There are plenty of running events in the Valley that provide better experiences than the mega-marathons.

1. It overshadows Arizona’s best marathon, the awesome Lost Dutchman Marathon. This is a small, humble event. It just happens to be beautifully organized, along with being routed through incredible scenery near the Superstition Mountains. Residents along the route will often set up impromptu aid stations while genuinely and enthusiastically cheering runners in the full marathon, half-marathon and 10K. And their finishers medals kick serious butt – a real piece of hardware.

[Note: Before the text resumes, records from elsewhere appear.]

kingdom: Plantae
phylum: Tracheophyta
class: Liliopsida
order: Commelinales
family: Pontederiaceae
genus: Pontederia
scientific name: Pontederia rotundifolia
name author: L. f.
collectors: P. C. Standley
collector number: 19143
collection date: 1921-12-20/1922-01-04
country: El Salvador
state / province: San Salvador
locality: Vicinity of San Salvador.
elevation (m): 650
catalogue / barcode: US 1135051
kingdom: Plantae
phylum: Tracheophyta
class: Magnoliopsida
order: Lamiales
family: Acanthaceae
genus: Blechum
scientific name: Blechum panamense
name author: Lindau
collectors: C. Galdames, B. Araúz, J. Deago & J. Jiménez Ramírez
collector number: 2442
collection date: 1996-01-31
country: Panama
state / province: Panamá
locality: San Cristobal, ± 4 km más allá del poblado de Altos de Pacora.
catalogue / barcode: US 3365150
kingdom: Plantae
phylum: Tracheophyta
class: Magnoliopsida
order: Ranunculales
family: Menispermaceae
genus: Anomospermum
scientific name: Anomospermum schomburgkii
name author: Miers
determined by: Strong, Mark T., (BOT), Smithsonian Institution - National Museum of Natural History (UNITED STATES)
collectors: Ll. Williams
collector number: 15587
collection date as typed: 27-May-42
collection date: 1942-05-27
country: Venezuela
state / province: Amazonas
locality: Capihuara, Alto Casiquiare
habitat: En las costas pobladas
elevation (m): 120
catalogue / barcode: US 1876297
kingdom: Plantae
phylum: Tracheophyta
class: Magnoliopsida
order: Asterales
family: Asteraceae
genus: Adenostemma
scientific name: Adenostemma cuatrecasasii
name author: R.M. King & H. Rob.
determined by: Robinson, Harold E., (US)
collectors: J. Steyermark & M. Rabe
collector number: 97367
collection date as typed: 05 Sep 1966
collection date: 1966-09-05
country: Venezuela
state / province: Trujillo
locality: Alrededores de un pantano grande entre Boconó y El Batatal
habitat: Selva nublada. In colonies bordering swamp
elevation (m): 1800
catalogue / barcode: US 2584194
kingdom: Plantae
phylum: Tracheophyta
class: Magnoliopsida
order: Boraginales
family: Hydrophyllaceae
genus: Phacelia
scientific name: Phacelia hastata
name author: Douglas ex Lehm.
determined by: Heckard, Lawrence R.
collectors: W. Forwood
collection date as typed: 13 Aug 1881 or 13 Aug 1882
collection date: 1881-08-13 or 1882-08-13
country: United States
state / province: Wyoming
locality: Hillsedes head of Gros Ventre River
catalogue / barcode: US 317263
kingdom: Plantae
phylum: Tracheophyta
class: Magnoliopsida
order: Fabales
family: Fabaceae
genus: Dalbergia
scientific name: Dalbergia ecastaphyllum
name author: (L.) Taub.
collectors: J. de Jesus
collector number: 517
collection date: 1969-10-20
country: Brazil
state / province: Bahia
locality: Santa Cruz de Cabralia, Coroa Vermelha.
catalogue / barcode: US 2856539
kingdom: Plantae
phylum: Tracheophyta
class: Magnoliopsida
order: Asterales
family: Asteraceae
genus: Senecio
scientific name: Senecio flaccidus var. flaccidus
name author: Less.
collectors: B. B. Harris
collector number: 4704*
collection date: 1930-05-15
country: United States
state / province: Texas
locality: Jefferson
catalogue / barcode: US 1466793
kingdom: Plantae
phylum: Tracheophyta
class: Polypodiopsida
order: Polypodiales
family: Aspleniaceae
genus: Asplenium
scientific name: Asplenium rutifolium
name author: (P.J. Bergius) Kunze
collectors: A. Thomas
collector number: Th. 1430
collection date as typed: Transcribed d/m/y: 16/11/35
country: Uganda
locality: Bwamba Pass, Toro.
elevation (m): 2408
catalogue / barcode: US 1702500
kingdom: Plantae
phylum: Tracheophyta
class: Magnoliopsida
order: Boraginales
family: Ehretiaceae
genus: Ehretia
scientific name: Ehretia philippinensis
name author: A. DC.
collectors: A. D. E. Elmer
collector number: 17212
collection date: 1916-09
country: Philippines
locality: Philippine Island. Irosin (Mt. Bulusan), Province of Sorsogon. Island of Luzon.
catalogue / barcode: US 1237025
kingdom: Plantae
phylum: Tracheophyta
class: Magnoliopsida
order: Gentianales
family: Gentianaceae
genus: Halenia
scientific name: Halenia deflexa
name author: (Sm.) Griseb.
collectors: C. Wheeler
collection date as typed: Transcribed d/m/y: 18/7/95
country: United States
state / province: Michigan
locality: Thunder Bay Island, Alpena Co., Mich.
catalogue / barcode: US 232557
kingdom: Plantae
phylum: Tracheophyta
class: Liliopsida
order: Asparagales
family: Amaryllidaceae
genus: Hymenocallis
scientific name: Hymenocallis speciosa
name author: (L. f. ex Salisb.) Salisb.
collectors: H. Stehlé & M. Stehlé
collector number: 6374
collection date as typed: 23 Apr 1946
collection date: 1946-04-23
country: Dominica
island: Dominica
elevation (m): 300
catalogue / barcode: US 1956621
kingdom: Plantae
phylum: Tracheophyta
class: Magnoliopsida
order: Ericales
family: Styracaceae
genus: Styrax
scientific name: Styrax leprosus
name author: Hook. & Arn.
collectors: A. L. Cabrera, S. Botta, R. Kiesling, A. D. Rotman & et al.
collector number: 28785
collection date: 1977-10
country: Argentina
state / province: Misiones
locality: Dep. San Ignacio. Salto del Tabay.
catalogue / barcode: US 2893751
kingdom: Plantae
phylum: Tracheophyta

I guess it saddens me to see that mere money can overshadow genuine quality, but it happens all the time, doesn’t it? I’m hoping this is a record year for the Dutchman since it’s now nearly a month removed from the Rock & Roll Marathon. The Dutchman had previously been hamstrung by being the weekend after. Still, all the locals who were in the know showed up for the Dutchman instead, and left Chang’s to the elite runner chasing paychecks, the less-experienced runners and those who thrive on hoopla.

So many things in this world seem to be about corporate suits “establishing a brand” and “connecting with core consumers” and “generating maximum visibility.” I much prefer the events that feel like they exist because a group of people who love running/biking/fencing/watermelon throwing/whatever got together and said “Hey, you know what would be cool? Running an event the RIGHT way so that it’s fun and welcoming.” Yeah. There’s just something about that.

This year, we won’t be running the Dutchman. That’s because there is a new marathon the same weekend on the other side of town. This one is the IMS Marathon, and it’s the inaugural running. We thought we’d check it out. And it raises money for the state leukemia and lymphoma society, which is nice. I think it will also be a cool, intimate event. A large part of me will still wish I was lining up for the Dutchman, but I have high hopes for the IMS. And there’s nothing wrong with two low-key events for those of us who don’t like the overly slick, blandly packaged, made-for-the-masses stuff.